In 1988 the paper by M. M. Perry describes the first successful development of a chick embryo from an early stage through to hatching entirely outside the eggshell. Perry's work introduced a complete in vitro culture system that carefully replicated the conditions inside a natural eggshell. The system included the controlled provision of oxygen, humidity, and nutrients, essential for embryo survival and growth through all developmental stages. Perry's culture system marked a breakthrough in avian embryology by achieving full-term development, and their technique paved the way for studying chick embryos under controlled conditions.

==Modern improvements==
After the success of full-term shell-less chick embryogenesis in 1988, with the turn of the century came a turning of focus towards optimization of this in-vitro protocol through an increased focus on nutrients, like calcium, with continued attention to aeration and other environmental control. A workable technique for all stages of the full development process was established. A major convergence started to accelerate between chick embryo cultures and other embryo cultures, such as quail for example. By using chicken eggshells as vessels, Kamihira et al. in 1998 found that oxygen-enriched conditions improved viability during mid-stage culture, increasing hatchability to 30% and that adding calcium lactate, along with oxygen aeration, further raised the hatchability to 80%, addressing calcium shortages in shell-less cultures. Although this paper does use chicken embryo culture and just the chicken shell as an artificial vessel for quail embryo culture, it has been cited as a foundational study for more recent papers studying similar things in shell-less chick embryo cultures.

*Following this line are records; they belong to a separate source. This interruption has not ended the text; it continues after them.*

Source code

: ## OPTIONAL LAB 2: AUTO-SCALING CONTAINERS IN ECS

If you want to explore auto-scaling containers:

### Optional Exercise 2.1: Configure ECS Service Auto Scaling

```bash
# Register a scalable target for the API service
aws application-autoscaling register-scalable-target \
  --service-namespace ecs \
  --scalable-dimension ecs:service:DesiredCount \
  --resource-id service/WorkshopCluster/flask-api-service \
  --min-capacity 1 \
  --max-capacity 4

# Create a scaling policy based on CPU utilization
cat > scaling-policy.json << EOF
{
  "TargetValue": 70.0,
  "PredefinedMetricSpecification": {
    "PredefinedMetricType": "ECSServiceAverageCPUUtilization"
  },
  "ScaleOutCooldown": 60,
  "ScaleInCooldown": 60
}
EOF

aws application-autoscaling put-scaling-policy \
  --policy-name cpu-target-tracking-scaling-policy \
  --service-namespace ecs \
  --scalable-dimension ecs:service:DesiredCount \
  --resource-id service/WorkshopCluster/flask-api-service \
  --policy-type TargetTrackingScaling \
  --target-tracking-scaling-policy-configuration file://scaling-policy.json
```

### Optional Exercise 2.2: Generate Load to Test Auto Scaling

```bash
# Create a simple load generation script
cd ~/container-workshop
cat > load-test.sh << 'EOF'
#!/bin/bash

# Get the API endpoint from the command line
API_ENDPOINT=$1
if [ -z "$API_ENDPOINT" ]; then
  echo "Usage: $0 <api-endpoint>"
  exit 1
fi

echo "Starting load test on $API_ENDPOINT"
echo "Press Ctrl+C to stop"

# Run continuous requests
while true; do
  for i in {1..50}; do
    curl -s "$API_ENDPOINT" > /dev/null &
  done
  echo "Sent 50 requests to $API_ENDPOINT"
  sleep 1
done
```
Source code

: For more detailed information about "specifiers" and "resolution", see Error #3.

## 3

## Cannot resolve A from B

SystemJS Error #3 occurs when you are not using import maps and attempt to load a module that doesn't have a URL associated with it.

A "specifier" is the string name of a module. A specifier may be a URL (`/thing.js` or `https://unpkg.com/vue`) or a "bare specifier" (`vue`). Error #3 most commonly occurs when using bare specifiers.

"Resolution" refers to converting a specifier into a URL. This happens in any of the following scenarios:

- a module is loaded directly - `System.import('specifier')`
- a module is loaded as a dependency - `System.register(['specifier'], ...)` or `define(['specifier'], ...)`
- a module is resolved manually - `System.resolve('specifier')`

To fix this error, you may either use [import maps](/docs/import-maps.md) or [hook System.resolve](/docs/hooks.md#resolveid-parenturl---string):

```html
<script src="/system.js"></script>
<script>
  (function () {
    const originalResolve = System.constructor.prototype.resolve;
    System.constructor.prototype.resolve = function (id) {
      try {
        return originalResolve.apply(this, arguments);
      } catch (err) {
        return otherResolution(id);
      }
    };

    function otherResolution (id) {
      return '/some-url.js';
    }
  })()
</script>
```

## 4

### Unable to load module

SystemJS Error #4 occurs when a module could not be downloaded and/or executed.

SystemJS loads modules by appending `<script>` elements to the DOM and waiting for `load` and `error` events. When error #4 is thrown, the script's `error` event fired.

A greater focus on calcium and its role has begun to take place. In 2014, Tahara and Obara transferred chick embryos "to the culture vessel after 55-56 h incubation, more than 90% of embryos survived until day 17 when a polymethylpentene film was used as a culture vessel with calcium lactate and distilled water supplementations. The aeration of pure oxygen to the surviving embryos from day 17 yielded a hatchability of 57.1% (8 out of 14). Thus, we successfully achieved a high hatchability with this method in chicken embryo culture using an artificial vessel." Even papers focusing purely on optimizing an artificial environment such as a novel square glass artificial egg designs in 2015 made of Glass and exact cubes for improvements in measurement and visibility show this desire to implement calcium for better results.

Even further evidence of calcium in development from Dunn in 2023; the following year, he demonstrated for the first time unincubated eggs successfully incubated in shell-less culture for first 69–70 hours. It used a new turntable apparatus. Along with improvements to visual study and developmental dynamics using transparent films and more elaborate set ups, modern studies on shell-less chick embryo cultures remain focused on environment and nutrient optimization.